Dokumen Sumber —
::::

Posisi Kontrol Guru dan Segitiga Restitusi
Dalam upaya melaksanakan disiplin positif, guru memiliki beberapa pilihan posisi kontrol. Diane Gossen dalam bukunya Restitution-Restructuring School Discipline (1998) mengemukakan bahwa guru perlu meninjau kembali penerapan disiplin di dalam ruang-ruang kelas mereka selama ini. Gossen menyimpulkan ada lima posisi yang bisa diterapkan guru dalam mengontrol para murid. Kelima posisi kontrol tersebut adalah Penghukum, Pembuat Rasa Bersalah, Teman, Pemantau dan Manajer.
Dalam mengontrol para murid, guru harus berupaya secara bertahap untuk memposisikan diri dalam tingkatan manajer. Dalam posisi manajer guru menuntun murid untuk mencari solusi atas kekurangan atau permasalahan yang dihadapi murid. Guru juga perlu menuntun murid untuk menjadi manajer bagi dirinya sendiri. Dalam posisi manajer, guru mengajak murid untuk menganalisis kebutuhan dirinya dan kebutuhan orang lain.

::::

Data Latihan —
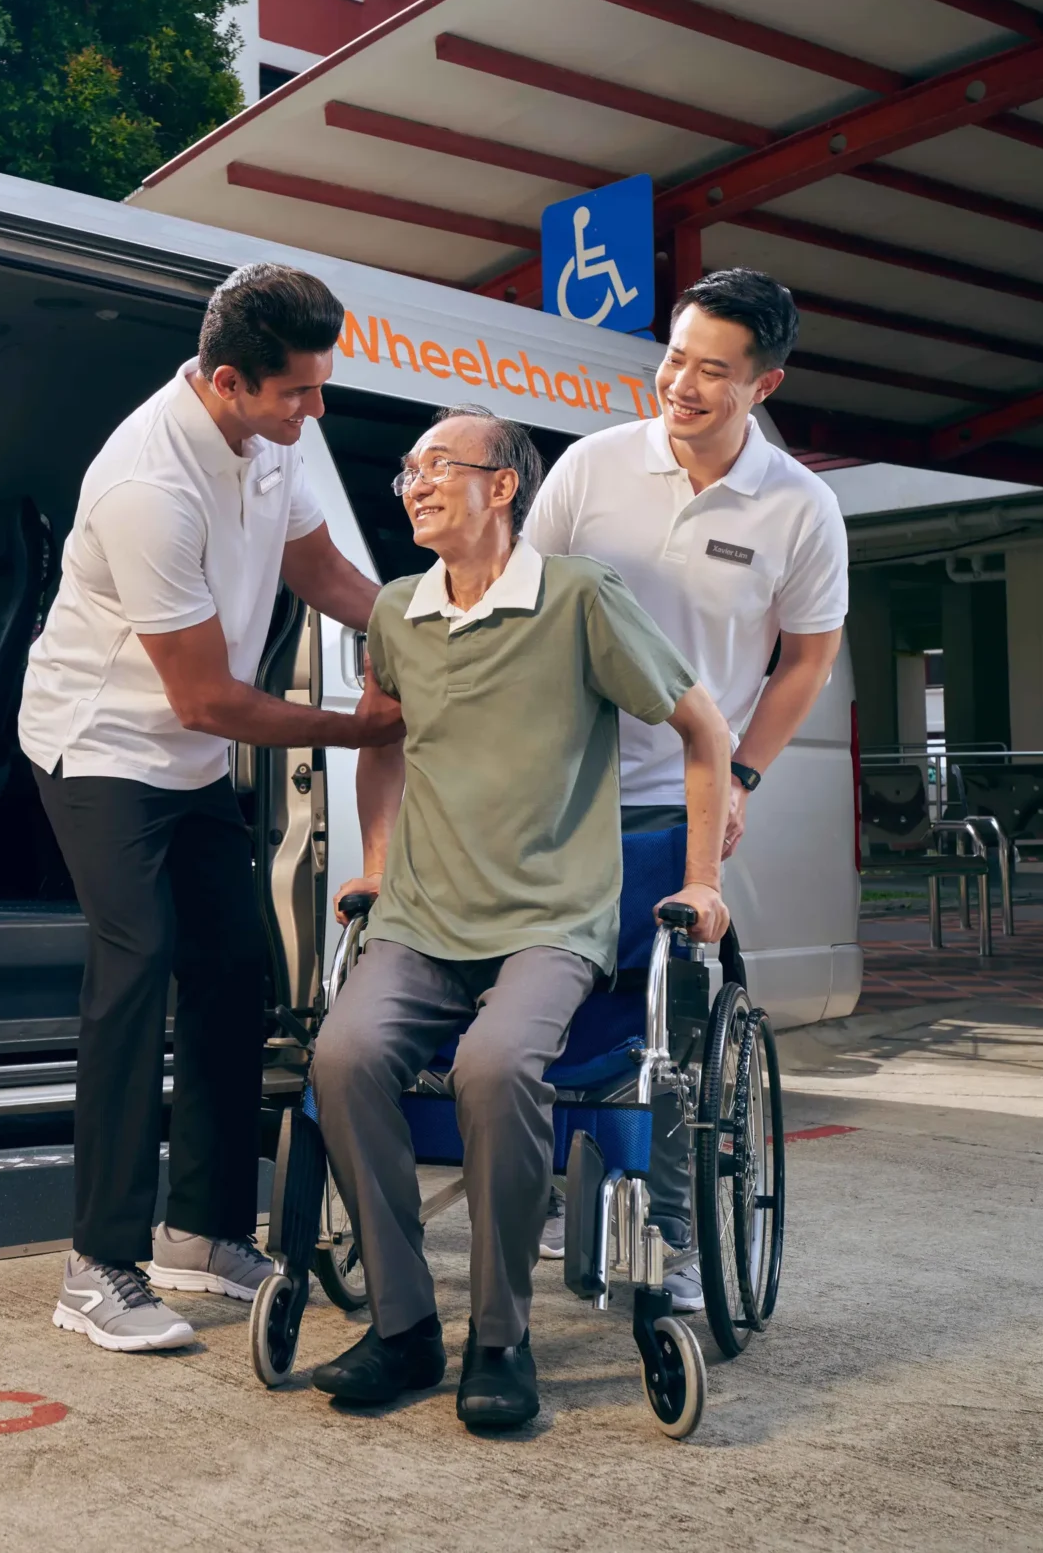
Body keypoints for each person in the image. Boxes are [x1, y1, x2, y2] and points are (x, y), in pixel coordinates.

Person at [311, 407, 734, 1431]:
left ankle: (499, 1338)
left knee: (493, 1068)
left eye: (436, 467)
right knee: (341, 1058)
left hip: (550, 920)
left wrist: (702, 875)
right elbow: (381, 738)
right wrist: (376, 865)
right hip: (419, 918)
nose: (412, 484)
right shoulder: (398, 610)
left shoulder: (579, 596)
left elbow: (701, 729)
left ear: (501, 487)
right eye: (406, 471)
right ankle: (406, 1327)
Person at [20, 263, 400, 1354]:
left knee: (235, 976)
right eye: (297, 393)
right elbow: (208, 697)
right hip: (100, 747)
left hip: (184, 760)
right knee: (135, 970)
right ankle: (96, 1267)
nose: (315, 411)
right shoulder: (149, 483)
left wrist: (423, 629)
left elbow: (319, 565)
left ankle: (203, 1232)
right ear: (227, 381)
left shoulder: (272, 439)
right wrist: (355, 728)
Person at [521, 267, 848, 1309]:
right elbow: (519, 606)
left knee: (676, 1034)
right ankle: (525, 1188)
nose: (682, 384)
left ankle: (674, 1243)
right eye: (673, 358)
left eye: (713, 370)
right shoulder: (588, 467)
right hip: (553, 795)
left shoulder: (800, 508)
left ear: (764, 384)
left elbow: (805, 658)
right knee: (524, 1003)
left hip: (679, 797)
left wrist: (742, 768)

::::

Petunjuk — Tuliskan ulang tanpa perubahan bagian teks tentang posisi kontrol guru yang dimulai dari "Posisi Kontrol Guru" dan berakhir pada "Pemantau dan Manajer.". Jawablah hanya berdasarkan teks tentang posisi kontrol guru.

Jawaban Akhir —
Posisi Kontrol Guru dan Segitiga Restitusi
Dalam upaya melaksanakan disiplin positif, guru memiliki beberapa pilihan posisi kontrol. Diane Gossen dalam bukunya Restitution-Restructuring School Discipline (1998) mengemukakan bahwa guru perlu meninjau kembali penerapan disiplin di dalam ruang-ruang kelas mereka selama ini. Gossen menyimpulkan ada lima posisi yang bisa diterapkan guru dalam mengontrol para murid. Kelima posisi kontrol tersebut adalah Penghukum, Pembuat Rasa Bersalah, Teman, Pemantau dan Manajer.